Счастливой жизнь Игоря в новой семье назвать тоже сложно — слишком высокую цену он платит за эти перемены. Нельзя сказать, что он разлюбил Веру. Такая сильная привязанность к дочери говорит об обратном. А сцена, когда отец с дочерью остаются наедине после признания Веры, что она собирается замуж, и вовсе эротична для обычных отцовско-дочерних отношений.

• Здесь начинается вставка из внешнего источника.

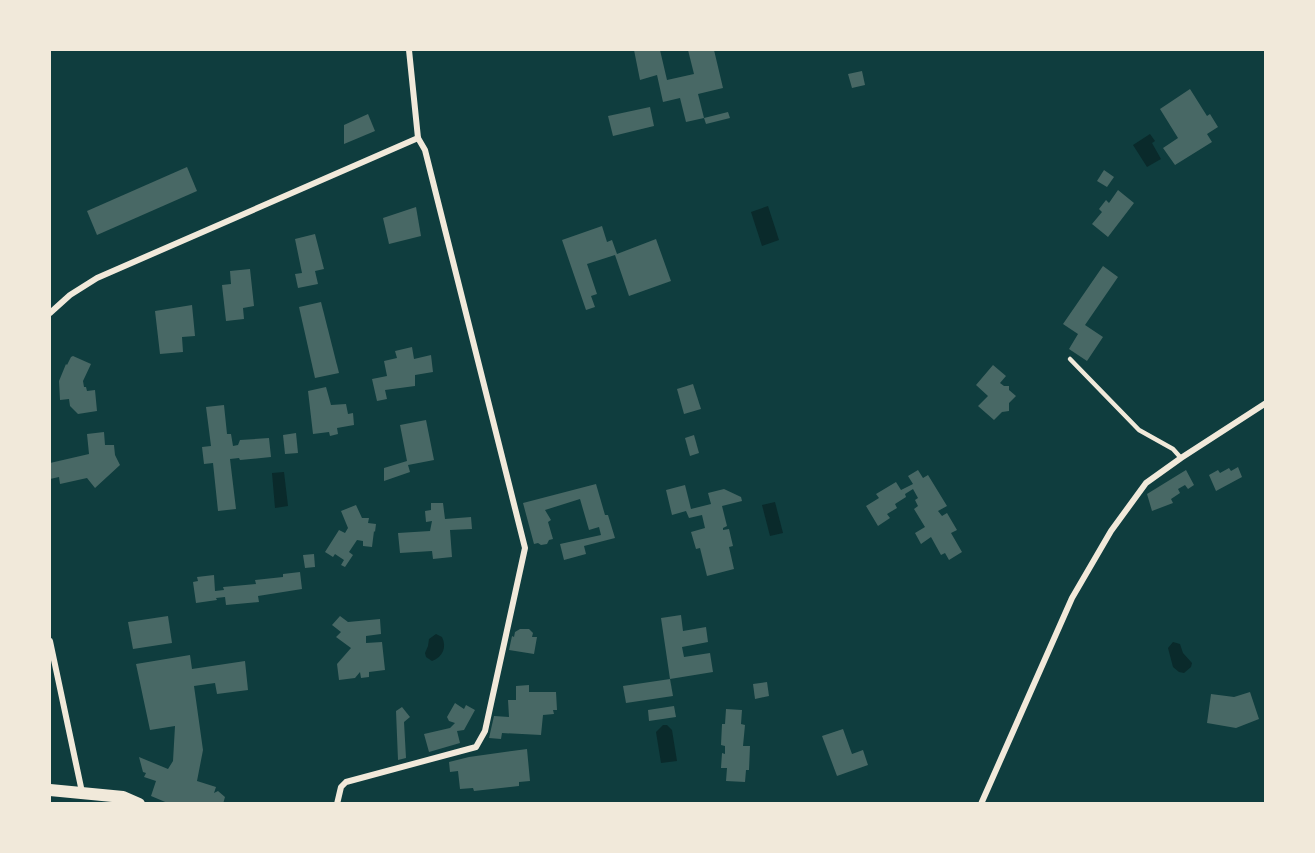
<svg xmlns="http://www.w3.org/2000/svg" width="1315" height="853" font-family="'IBM Plex Sans',sans-serif">
  <rect width="100%" height="100%" fill="#0f3d3e"/>
  <g fill="#0a2a2b">
    <polygon points="1150,134 1155,141 1152,143 1161,159 1147,167 1133,145"/>
    <polygon points="768,206 779,240 762,246 751,212"/>
    <polygon points="284,472 288,506 275,508 272,473"/>
    <polygon points="775,502 783,533 770,536 762,505"/>
    <path d="M436,634L442,637C447,647 443,657 432,661L426,657L425,653L428,646L429,639Z"/>
    <polygon points="1173,642 1180,644 1183,653 1192,663 1191,667 1184,673 1179,672 1173,667 1168,648"/>
    <polygon points="663,725 667,725 672,730 677,761 661,763 656,732"/>
  </g>
  <g fill="#486865">
    <polygon points="634,50 660,50 667,80 694,74 688,50 714,50 723,88 698,94 704,118 728,112 730,118 706,124 704,118 686,122 680,98 663,102 657,75 640,80"/>
    <polygon points="862,71 865,85 852,88 848,74"/>
    <polygon points="1190,89 1207,116 1210,114 1218,127 1207,134 1212,142 1175,165 1163,148 1178,138 1160,109"/>
    <polygon points="650,107 654,126 613,136 608,116"/>
    <polygon points="368,114 375,131 344,144 344,125"/>
    <polygon points="187,167 197,191 97,235 87,211"/>
    <polygon points="1104,170 1114,177 1107,187 1097,181"/>
    <polygon points="1118,190 1134,203 1108,237 1092,224 1102,212 1099,209 1106,200 1109,203"/>
    <polygon points="416,207 421,236 389,244 383,218"/>
    <polygon points="602,226 607,242 612,240 617,254 656,239 671,281 629,296 615,255 587,264 597,294 591,296 595,307 586,310 562,240"/>
    <polygon points="315,234 324,269 315,271 318,284 298,288 295,274 302,273 295,239"/>
    <polygon points="1103,266 1118,277 1085,325 1103,337 1087,361 1069,349 1078,334 1063,324"/>
    <polygon points="250,269 254,306 243,308 244,319 226,321 222,285 231,284 230,271"/>
    <polygon points="321,302 339,373 315,378 299,307"/>
    <polygon points="192,305 195,336 182,337 183,352 160,354 155,311"/>
    <polygon points="412,347 414,359 431,355 433,372 415,375 415,386 385,390 387,399 377,401 372,379 387,376 384,361 397,358 395,351"/>
    <polygon points="73,356 91,364 83,381 84,387 86,387 87,391 95,390 97,411 78,414 70,406 69,399 60,400 59,381 66,364 67,365 71,357"/>
    <polygon points="993,365 1006,376 1000,383 1004,386 1009,386 1009,390 1016,396 1009,403 1009,411 1002,412 994,420 978,406 988,396 976,385"/>
    <polygon points="693,384 701,409 684,414 677,389"/>
    <polygon points="326,387 331,405 346,404 348,414 353,413 354,425 337,428 338,434 330,436 329,432 313,434 308,391"/>
    <polygon points="224,405 227,434 231,434 233,446 238,445 240,440 269,438 271,457 240,460 239,458 230,459 236,509 218,511 213,463 204,464 202,447 211,446 206,407"/>
    <polygon points="426,420 434,460 408,465 410,472 384,481 384,468 407,461 400,425"/>
    <polygon points="104,432 105,445 114,445 115,455 120,465 95,488 87,478 60,484 59,477 50,479 50,463 89,454 87,434"/>
    <polygon points="296,433 298,453 285,454 283,435"/>
    <polygon points="694,435 699,453 690,456 685,438"/>
    <polygon points="1238,467 1242,477 1216,491 1209,475 1218,470 1220,473 1229,468 1231,471"/>
    <polygon points="918,470 923,478 928,475 947,506 938,511 942,516 947,513 957,530 951,533 962,552 949,560 945,553 941,555 931,537 921,544 915,533 925,527 914,509 918,506 915,500 918,498 913,489 905,494 906,497 895,504 897,508 887,514 890,518 878,526 866,506 879,498 876,494 896,482 901,490 913,484 908,476"/>
    <polygon points="1186,470 1194,485 1188,489 1185,485 1178,489 1180,493 1171,499 1173,503 1152,511 1147,494"/>
    <polygon points="596,484 605,515 608,515 615,538 584,546 586,554 564,560 560,544 601,535 599,527 589,530 580,499 545,510 551,520 548,522 553,539 549,540 547,544 541,545 538,543 534,544 523,503"/>
    <polygon points="685,485 691,509 711,504 708,493 724,489 741,497 742,501 722,506 727,526 723,528 723,530 729,529 733,546 729,547 734,569 707,576 700,548 696,549 691,532 705,528 702,515 689,518 686,511 672,515 666,490"/>
    <polygon points="431,503 443,503 445,519 471,517 472,529 450,530 452,557 433,559 432,551 400,553 398,533 430,531 432,521 426,522 425,511 431,510"/>
    <polygon points="356,505 362,518 369,518 368,523 376,524 375,532 374,531 372,547 363,546 363,541 357,540 349,552 353,555 345,567 341,565 344,560 335,554 333,557 325,552 339,530 345,533 348,528 341,511"/>
    <polygon points="314,554 315,567 305,568 303,555"/>
    <polygon points="300,572 302,589 258,596 259,602 226,605 225,597 216,598 217,600 196,603 193,582 198,581 197,577 214,575 215,591 224,590 223,587 256,584 255,580 283,577 283,574"/>
    <polygon points="681,615 683,631 706,627 708,642 682,647 684,657 710,653 713,672 670,679 661,618"/>
    <polygon points="168,616 172,643 133,649 128,622"/>
    <polygon points="340,616 348,622 380,619 381,634 366,636 366,643 382,642 385,670 369,672 369,677 361,678 360,672 355,678 339,680 337,664 351,648 336,637 341,632 332,625"/>
    <polygon points="520,629 529,629 533,633 532,637 537,637 534,654 509,650 512,636 514,637 515,632"/>
    <polygon points="190,655 192,669 245,661 248,690 217,694 215,683 194,686 203,750 197,781 216,787 214,793 218,791 225,797 223,804 170,804 151,796 156,781 144,777 146,773 143,772 139,757 168,769 173,761 175,726 150,730 136,664"/>
    <polygon points="670,679 673,696 626,703 623,686"/>
    <polygon points="767,682 769,696 755,699 753,684"/>
    <polygon points="529,685 529,692 556,692 557,710 553,710 554,714 543,715 541,735 502,733 501,739 489,738 494,716 509,717 508,700 516,700 516,686"/>
    <polygon points="1250,692 1259,719 1236,728 1207,723 1211,694 1234,697"/>
    <polygon points="455,703 464,709 466,705 475,710 464,730 457,731 460,743 429,752 424,734 450,728 455,723 449,721 447,717"/>
    <polygon points="674,706 676,717 649,721 648,710"/>
    <polygon points="402,707 410,717 404,722 406,758 398,760 396,711"/>
    <polygon points="726,709 742,710 741,724 745,725 743,746 750,746 749,770 746,770 745,782 726,781 727,768 721,768 722,753 725,754 725,746 721,745 722,724 725,724"/>
    <polygon points="843,729 852,754 863,750 868,765 837,776 822,736"/>
    <polygon points="527,749 530,781 519,782 519,786 474,791 473,788 460,789 458,771 450,772 449,762 469,757"/>
  </g>
  <g fill="none" stroke-linecap="round" stroke-linejoin="round">
    <polyline stroke="#f1e9da" stroke-width="4.5" points="1070,359 1139,430 1173,449 1181,458"/>
    <g stroke="#f1e9da" stroke-width="6">
      <polyline points="50,313 70,295 97,278 418,138"/>
      <polyline points="50,641 82,792"/>
      <polyline points="337,804 341,787 346,782 476,747 485,731 525,548 425,150 418,138 409,50"/>
      <polyline points="981,804 1072,598 1111,531 1146,483 1181,458 1266,403"/>
    </g>
    <polyline stroke="#f1e9da" stroke-width="12" points="50,790 123,797 139,804"/>
  </g>
  <rect width="1315" height="853" fill="none" stroke="#f1e9da" stroke-width="102"/>
</svg>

— А маму ты уже совсем не любишь?
— Это совсем другое.
— Почему другое? Вот меня ты любишь?
— Люблю, больше всех на свете люблю.
В свою очередь Оля сначала тоже следует желанию своей матери, сопротивляясь встречам и скрывая свою связь с Димой, но у нее есть и собственное желание, связанное с интересом к мужской нехватке. Убедившись, что отношения Димы с отцом вовсе не идентичны ее отношениям с ним, ее расположение к Диме, а позже и к его матери, становится менее враждебным. Особенно это проявляется в тот момент, когда Оля приходит готовить бульон для больной Татьяны. Вместо коварной разлучницы она видит больную слабую женщину, заботу о которой берет на себя сын. Оля идентифицируется с отцом, надевает его тапки, пресекает женские заискивания Татьяны, показывая, что не нужно пытаться ей понравиться, и разговаривает как врач:
— Померьте температуру, вечерняя температура очень важна.
— Давай-ка мы с тобой не будем говорить о болезнях, я их терпеть не могу.
— А о чем же мы тогда будем?
И тут же спрашивает о главном:
— Вы очень любите папу?
— Очень. Больше всех на свете. Может быть даже больше жизни.
Это не сколько признание в любви, сколько извинение, которое Оля принимает — принимает за себя и свою мать.
После встречи Оли с Татьяной, предоставив им возможность выяснить отношения самим, Дима частично лишается груза материнского желания, все сильнее он готов удовлетворять желание Оли. В знак благодарности Дима рисует картину матери Оли — не остров Пасхи, но частичку своего мира юного художника, познавшего горькую цену счастья своей матери.
В прощальной сцене в аэропорту Дима дарит Оле картину с девочкой, которая подарила ему вдохновение и щемящее чувство зарождающейся влюбленности.
Оля с матерью улетают, и двое мужчин провожают их — двое, которые не собираются прекращать свою инвестицию. Даже если брак давно распался, даже если Оля и Вера улетают, желание не прекращается с изменением статуса и личного присутствия: «Ну, ничего, ты же приедешь, правда?»